Monday, 17 February 2014

Why I Love Westerns


I've been saying a lot of negative things lately and doing a few hateful reviews, so I decided for this one to do something a bit more positive and look at something I like. As you may have already figured out I'm quite fond of the science fiction genre, but I've decided here to look at another area in which I have a certain appreciation for. That area is the Western.

It's hard to say just what it is about the Western that I enjoy. It's a genre that can be simultaneously formulaic and unpredictable. Usually you have some idea what you're getting into. You know there's probably going to be a showdown of some sort, though you can't be sure if it's going to be a one-on-one shootout between the hero and the villain (as in For a Few Dollars More, Once Upon a Time in the West, The Outlaw Josey Wales, Blazing Saddles, and Sam Raimi's The Quick and the Dead), a three-way Mexican stand-off (the famous climax of The Good, the Bad, and the Ugly, helped by the incredible music of Ennio Morricone), a survival course past numerous outlaws in order to get to the station before your train arrives (both versions of 3:10 to Yuma) a tense fight that goes on to include most if not all of the main cast (the shootout near the end of Rio Bravo), our heroes are going to be hopelessly outgunned but go out in a blaze of glory (Butch Cassidy and the Sundance Kid) or they're going to subvert your expeditions and skip any kind of showdown all together (as in No Country for Old Men and Red River, although both by very different means).

One of the most memorable showdowns in any Western.

Despite being a very formulaic genre, the Western does also seem to lend itself to a variety of memorable and lovable characters. From Clint Eastwood's "Man With No Name" to John Wayne as Chance in Rio Bravo to Bart in Blazing Saddles and his best friend Jim (most people call him... Jim) to the mysterious heroine of Raimi's The Quick and the Dead, not to mention Rooster Cogburn and Mattie Ross in both versions of True Grit.

How could we discuss Westerns without bringing up Clint Eastwood's "Man With No Name"?

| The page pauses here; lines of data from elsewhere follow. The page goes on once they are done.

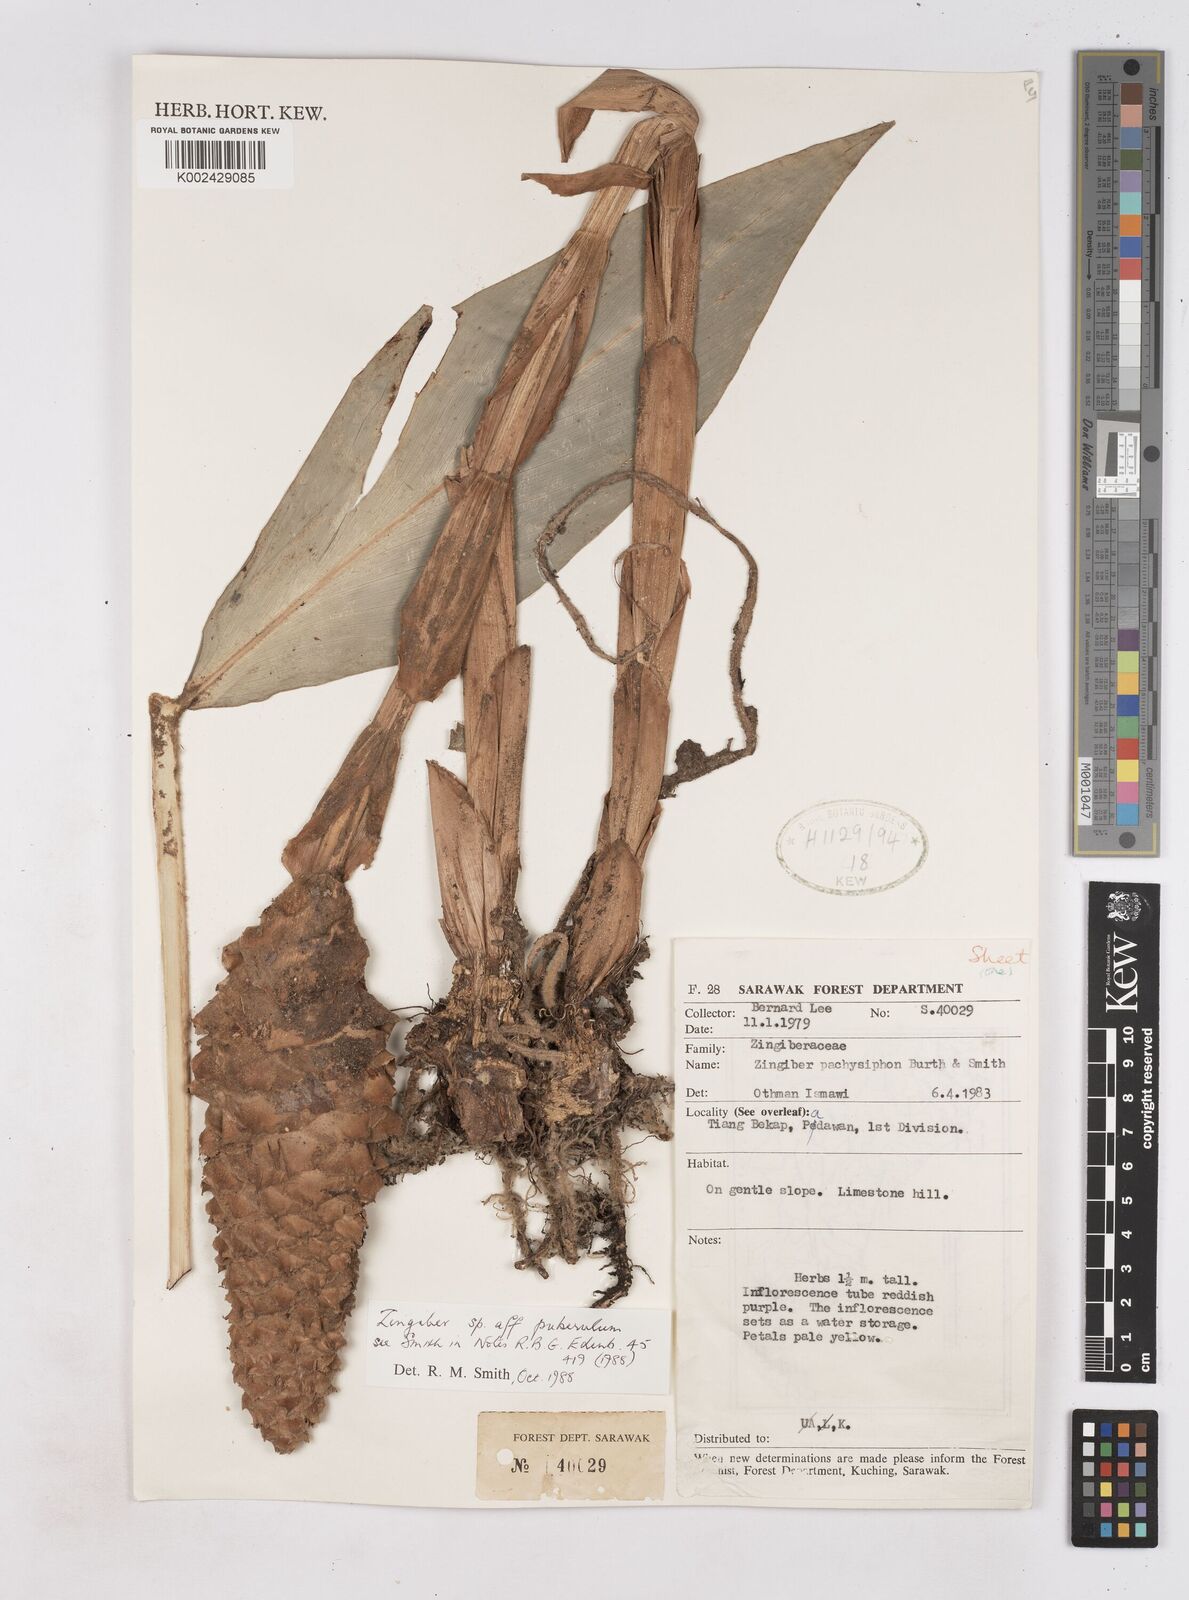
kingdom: Plantae
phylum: Tracheophyta
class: Liliopsida
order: Zingiberales
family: Zingiberaceae
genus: Zingiber
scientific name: Zingiber puberulum
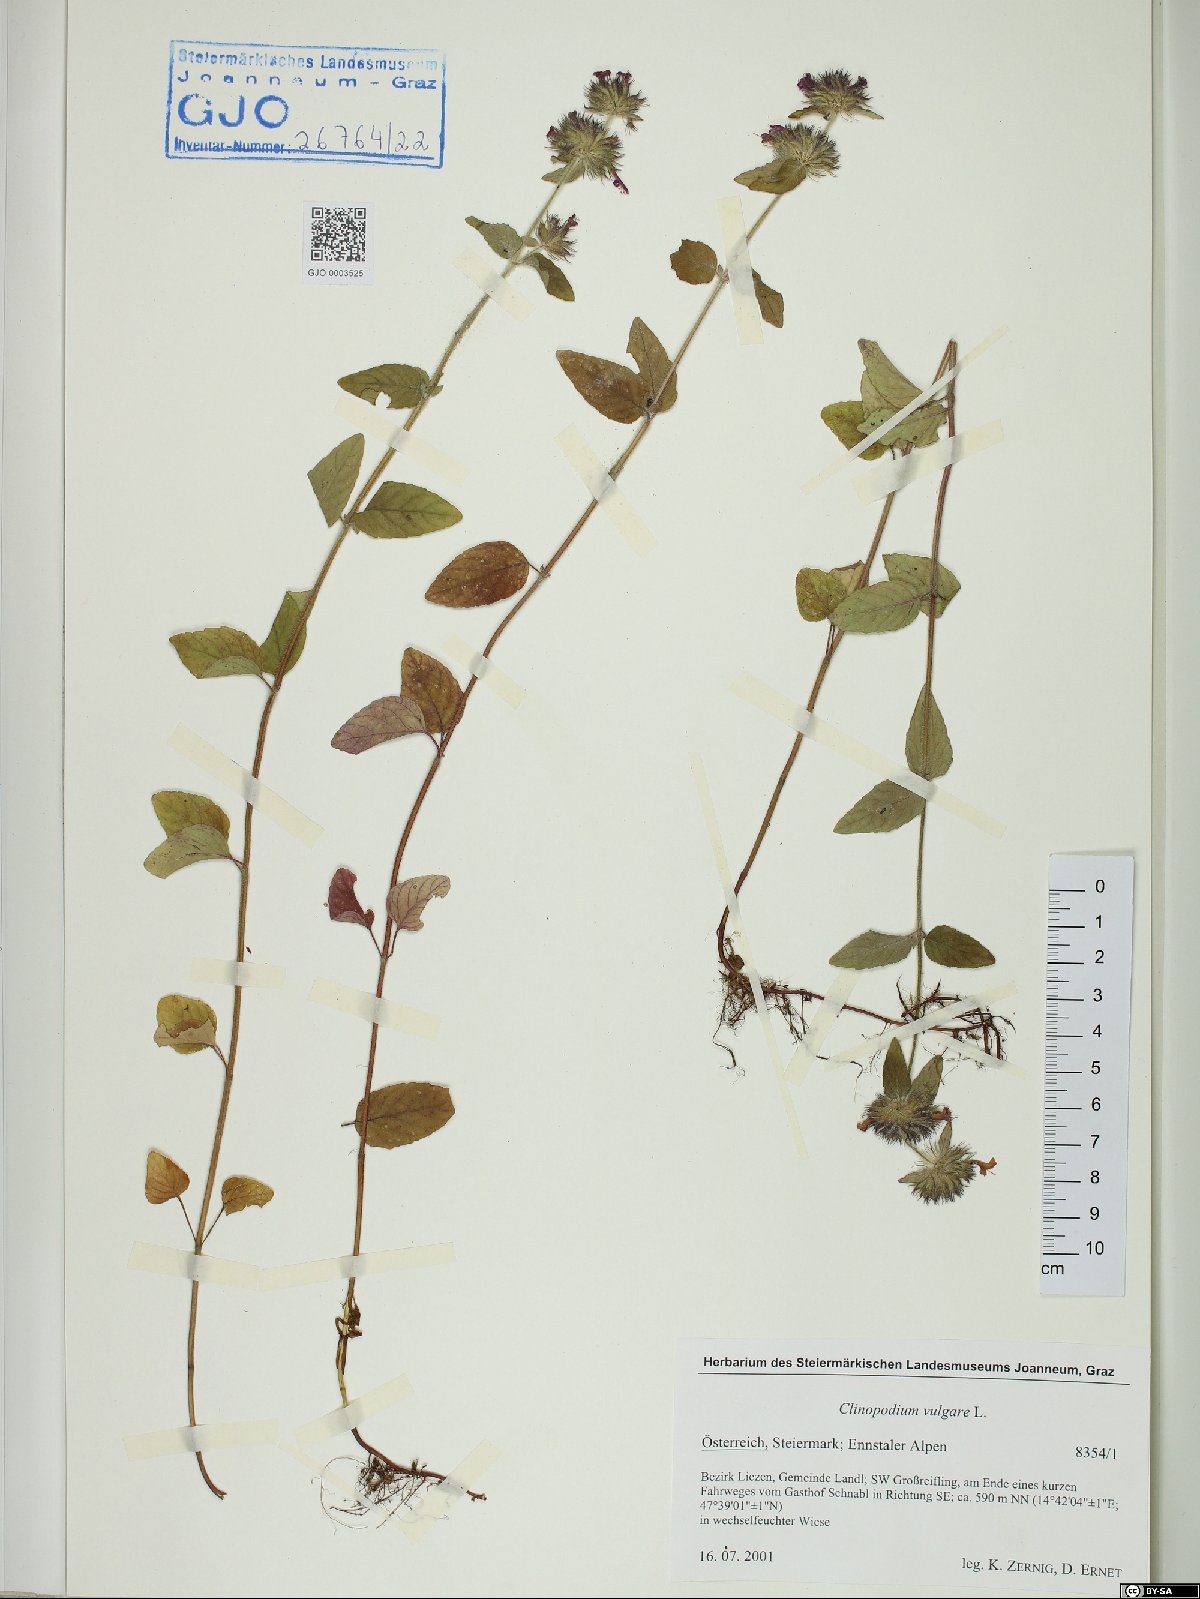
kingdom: Plantae
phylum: Tracheophyta
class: Magnoliopsida
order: Lamiales
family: Lamiaceae
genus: Clinopodium
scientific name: Clinopodium vulgare
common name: Wild basil
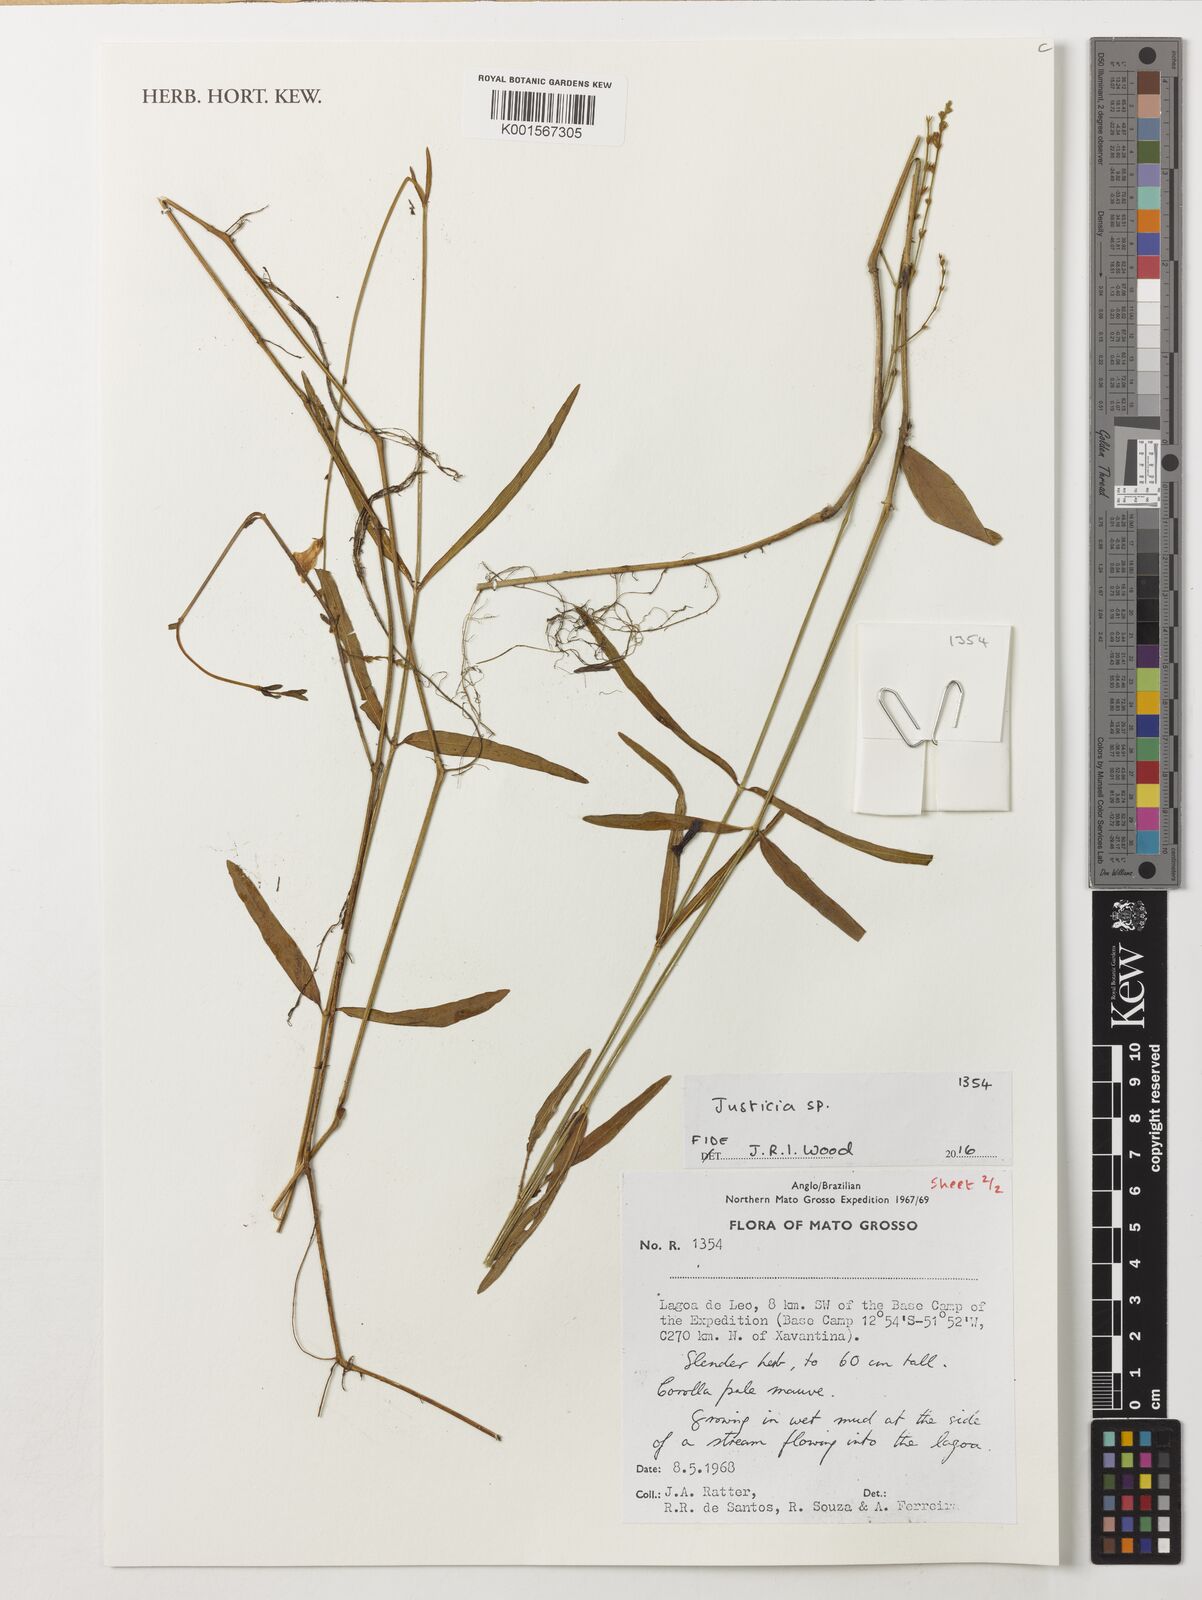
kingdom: Plantae
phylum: Tracheophyta
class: Magnoliopsida
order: Lamiales
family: Acanthaceae
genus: Justicia
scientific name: Justicia
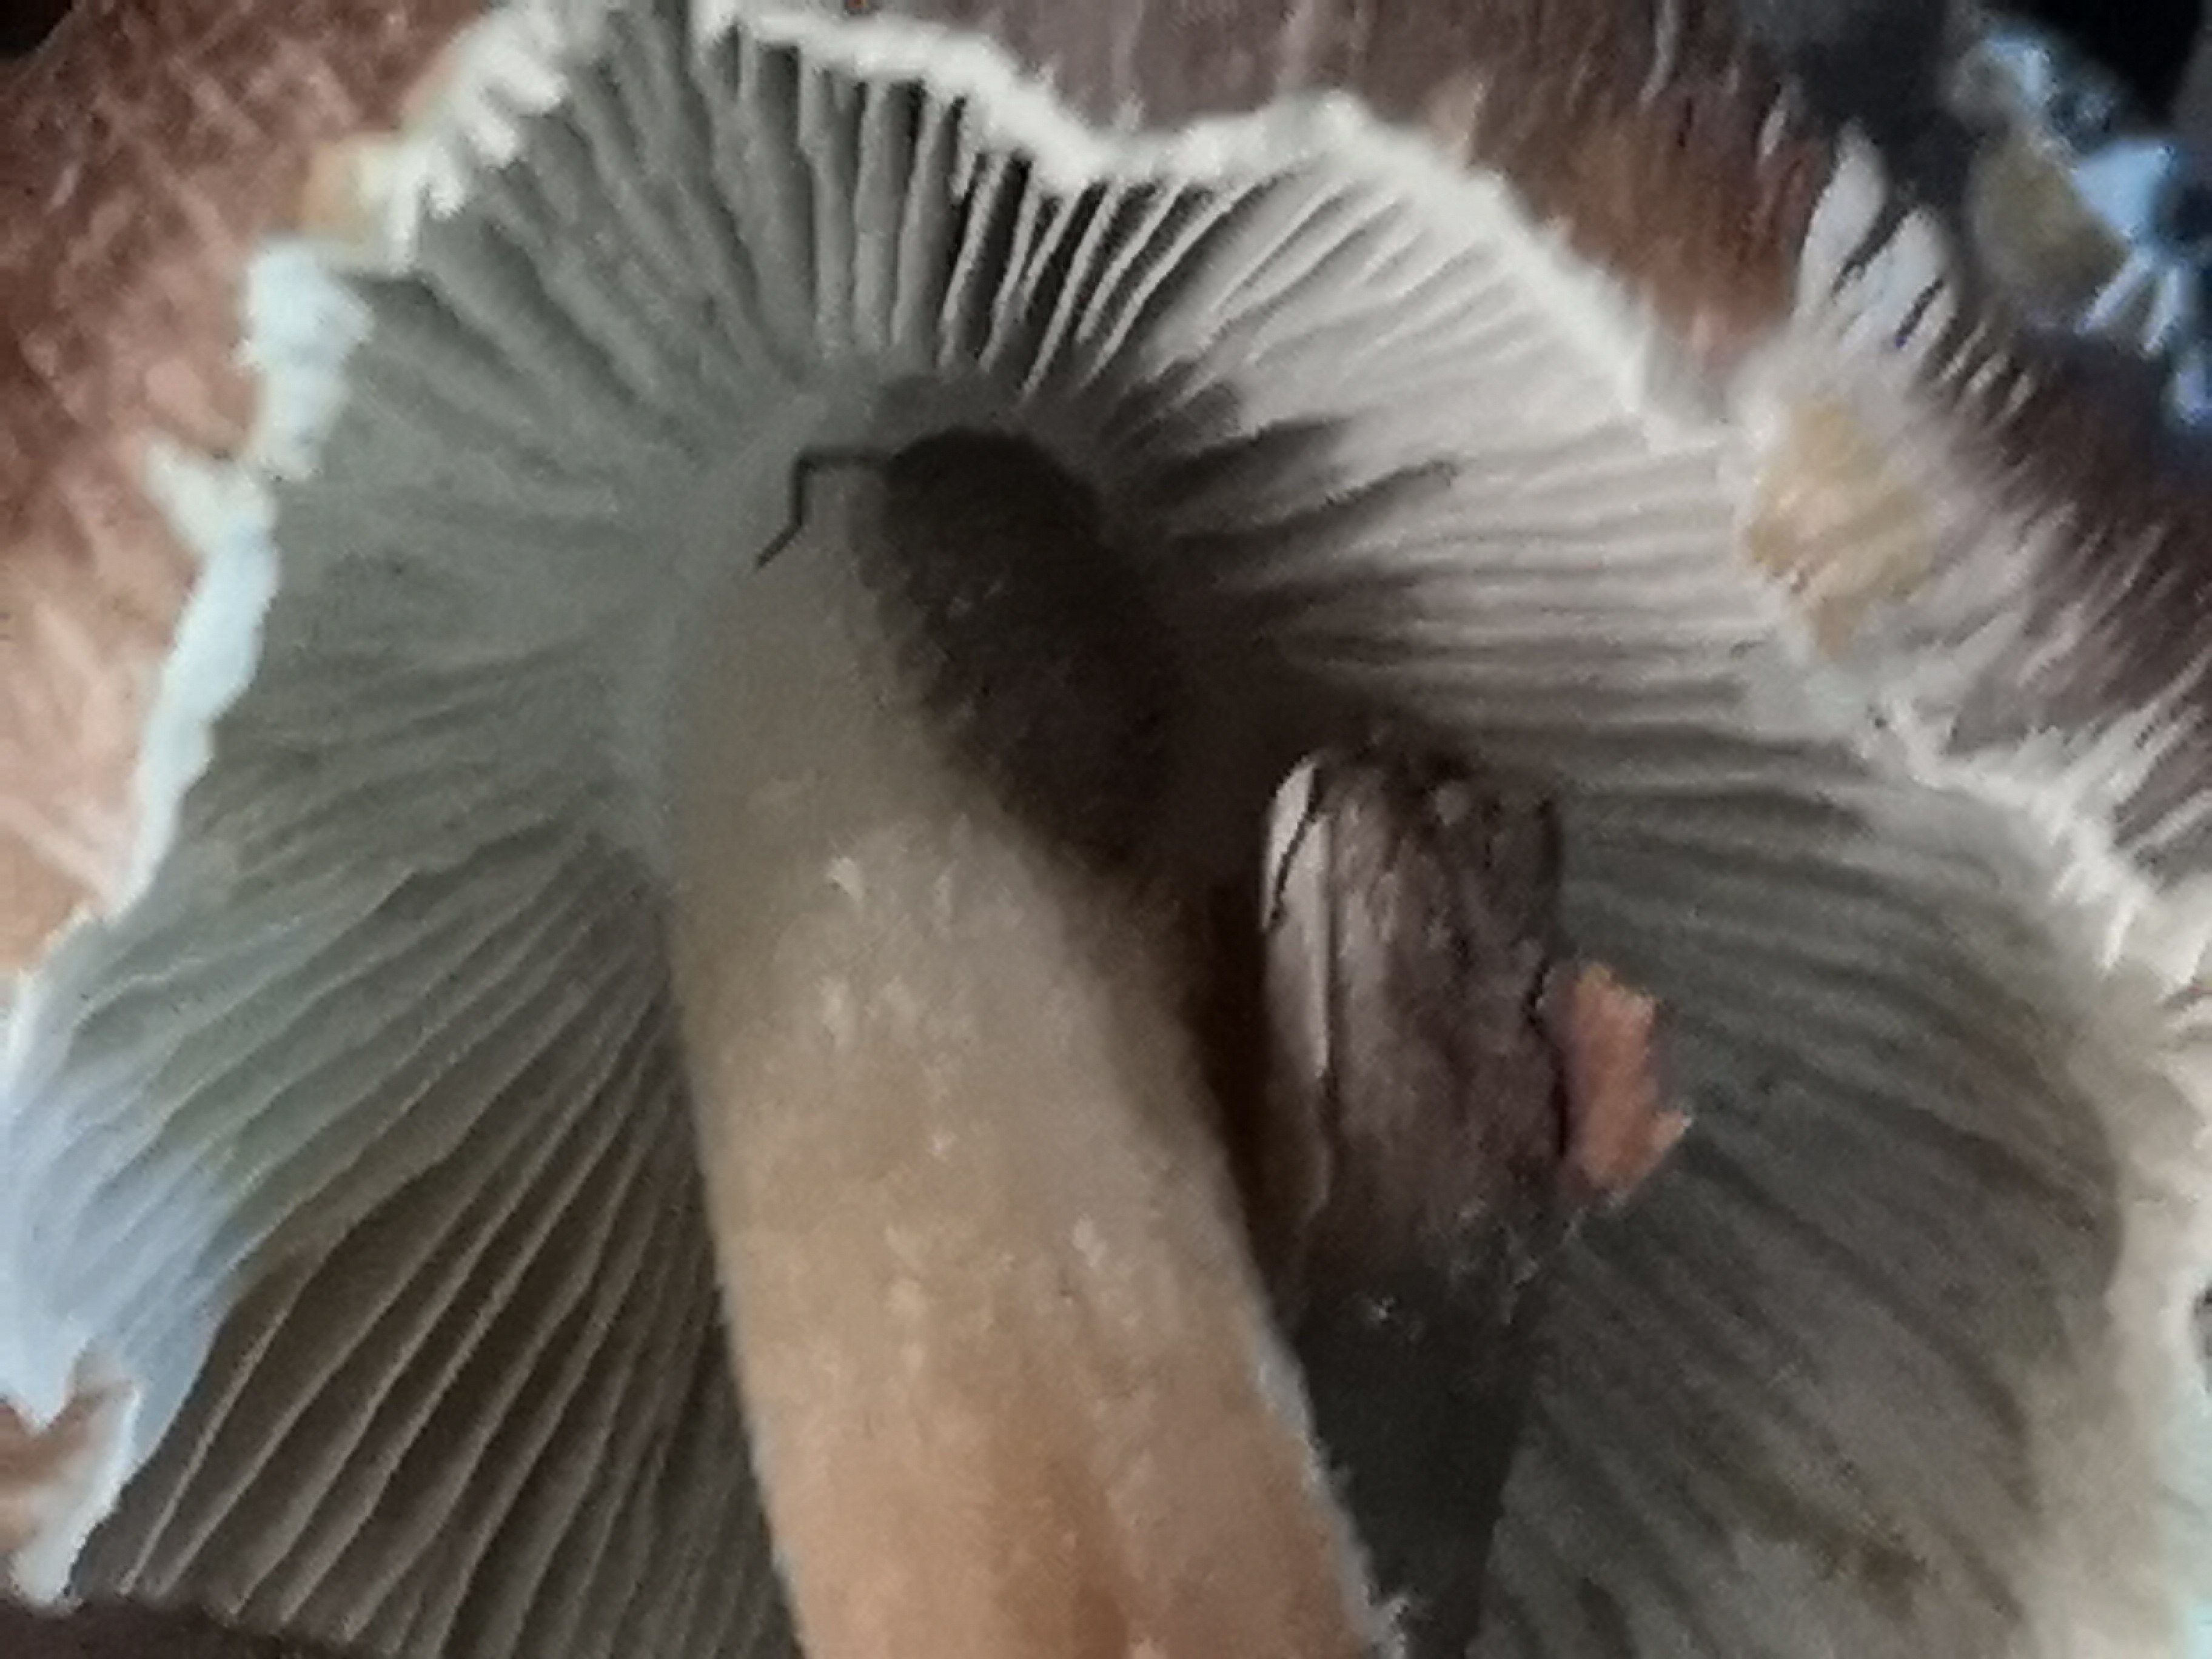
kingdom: Fungi
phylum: Basidiomycota
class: Agaricomycetes
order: Agaricales
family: Inocybaceae
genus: Inosperma
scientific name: Inosperma
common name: Trævlhat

John Wayne in Red River memorably shifts back and forth between hero, anti-hero, and villain.

The Dude in an eye patch. What's not to love?

It's not just the heroes either. For every good Western you need not just a great hero but also a great villain to stand in their way. There's plenty of those to go around: Lee Van Cleef as Angel Eyes in The Good, the Bad, and the Ugly, Henry Fonda as Frank in Once Upon a Time in the West (a role cast specifically to surprise audiences expecting him to play the hero), Harvey Korman as Hedy Hedley Lamarr in Blazing Saddles, and John Wayne as Tom Dunson in Red River.

The interactions between Hedley Lamarr and his right hand man Taggart are a source of comedic gold in Blazing Saddles.


I can't understand a word this guy says, but dang it his rousing speech in Authentic Frontier Gibberish is just so inspiring.

Then of course we've often got the impressive landscapes to enjoy. They vary between movies but usually in a Western you can expect to see plenty of desert, which allows for some excellent scenery. 

The very first shot of The Good, the Bad, and the Ugly we get an impressive landscape shot only for some outlaw to shove his ugly mug in front of the camera.

Even a modern Western like No Country For Old Men can't avoid the incredible desert landscapes.

Perhaps the interesting thing about Westerns is the fact that they play a significant role in film history. After all, one of the most significant early motion pictures was Edwin S. Porter's The Great Train Robbery. Contrary to popular belief, this was not the first motion picture to tell a story (that area had already been explored by Georges Méliès, most famously in A Trip to the Moon a year earlier). However, it was significant in being one of the first to explore then-revolutionary editing techniques such as crosscutting.

This scene might not look like much now, but when audiences first saw it 1903 they thought they were actually about to get shot.

Of course naturally it should hardly be a surprise that some of the biggest directors have made Westerns at some point. John Ford's name became synonymous with the Western, Howard Hawks is know to have done at least two great ones (Red River and Rio Bravo). Even one of my all-time favorite directors, Sergio Leone made a career primarily of making Spaghetti Westerns. In the present day we have people like The Coen Brothers (most memorably No Country for Old Men and True Grit, with some Western influence clearly present in The Big Lebowski). Another of my favorite directors, John Carpenter, even made his 1998 film Vampires because the script seemed to resemble a Western and you can certainly see that in the film's frequent use of desert landscapes and ghost towns.